October 26, 2008|William H. Pritchard

Words in Air: The Complete Correspondence Between Elizabeth Bishop and Robert Lowell
Edited by Thomas Travisano with Saskia Hamilton
Farrar, Straus & Giroux, 875 pp., illustrated, $45

Here is all of it, all you wanted - and can take - of the epistolary "words in air" passed over a 30-year period (1947-77) between two of the most gifted poets in our last century's latter half. The task of assembling and editing them has been fulfilled in an exemplary manner by Thomas Travisano, author of an excellent critical study of Elizabeth Bishop, and Saskia Hamilton, who three years ago admirably edited Robert Lowell's letters. In Travisano's useful introduction he correctly points out the "sustained colloquial brilliance of style" found in the correspondence, and Hamilton has contributed much to the scrupulous fullness of annotation, helpfully placed at the bottom of the page.
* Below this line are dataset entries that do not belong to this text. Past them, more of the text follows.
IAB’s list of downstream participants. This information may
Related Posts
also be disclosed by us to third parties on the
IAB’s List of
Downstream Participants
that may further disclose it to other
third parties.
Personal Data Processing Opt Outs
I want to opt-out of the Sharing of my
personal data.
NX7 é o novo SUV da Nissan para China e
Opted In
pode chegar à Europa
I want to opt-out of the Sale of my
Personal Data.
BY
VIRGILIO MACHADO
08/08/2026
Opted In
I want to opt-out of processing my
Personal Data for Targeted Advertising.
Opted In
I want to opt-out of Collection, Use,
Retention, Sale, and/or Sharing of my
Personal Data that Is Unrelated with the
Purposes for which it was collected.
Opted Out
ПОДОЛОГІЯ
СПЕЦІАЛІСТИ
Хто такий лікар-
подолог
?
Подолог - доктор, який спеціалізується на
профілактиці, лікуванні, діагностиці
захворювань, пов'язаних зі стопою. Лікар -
The edition prints more than 300 hitherto-unpublished letters.

The pointed responsiveness of Lowell and Bishop to remarks made by one or the other gives continuity and dramatic impetus to their exchanges, and we turn the pages to find out what will happen next. "What happened" in the lives of the two Massachusetts-bred poets makes for a grim list of sufferings, as enumerated by Travisano: "Bishop's proneness to depression and autoimmune disorders, Lowell's hereditary disposition to bipolar disorder, and their shared struggles with alcoholism." Yet as Frank Bidart, a close friend of both, once pointed out about Lowell, "When [he] was well, he was more well than most people I know," something that could also be said about Bishop.
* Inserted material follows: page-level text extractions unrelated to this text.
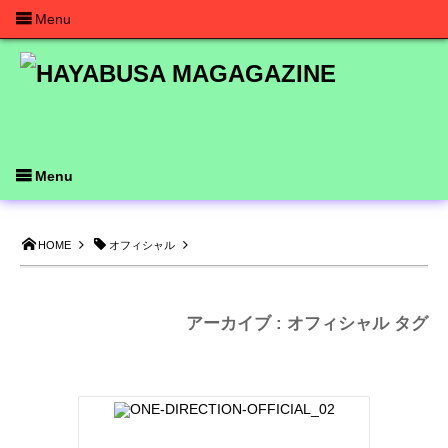
Menu
Menu
HOME
オフィシャル
アーカイブ : オフィシャル タグ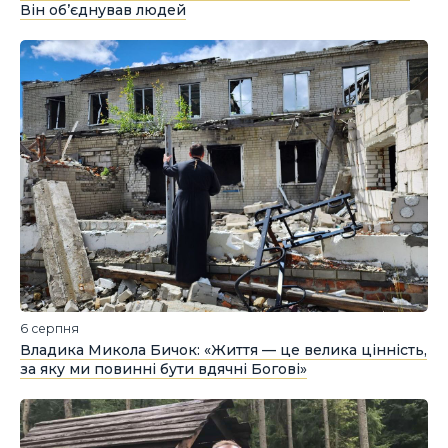
Він об’єднував людей
6 серпня
Владика Микола Бичок: «Життя — це велика цінність,
за яку ми повинні бути вдячні Богові»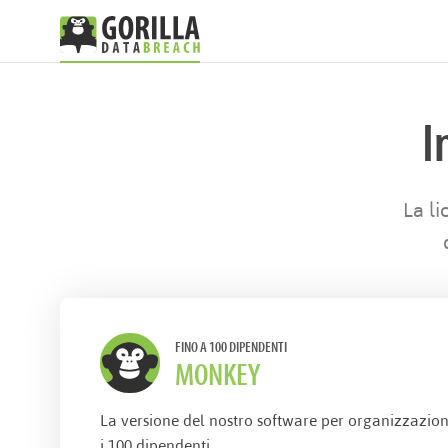
I
La li
FINO A 100 DIPENDENTI
MONKEY
La versione del nostro software per organizzazion
i 100 dipendenti.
For all their difficulties - perhaps even because of them - each managed, with the spur given by the other, to rise in their letters to humorous, buoyant, and consistently ironical self-presentation. "I have acquired a phony, spruce disillusioned tone - but it's only Washington," Lowell informs Bishop as he goes about his poetry-consultant duties at the Library of Congress in 1948. Bishop, teaching at the University of Washington in 1966, describes her students to Lowell: "The boys are all over six feet - some girls are, too - and the girls have huge legs." She had been warned by a friend "about the bosom in the front row - but not about the large bare knee that starts creeping up over the edge of the table." Such are two minor examples of the creative spirit everywhere to be found in the exchanges.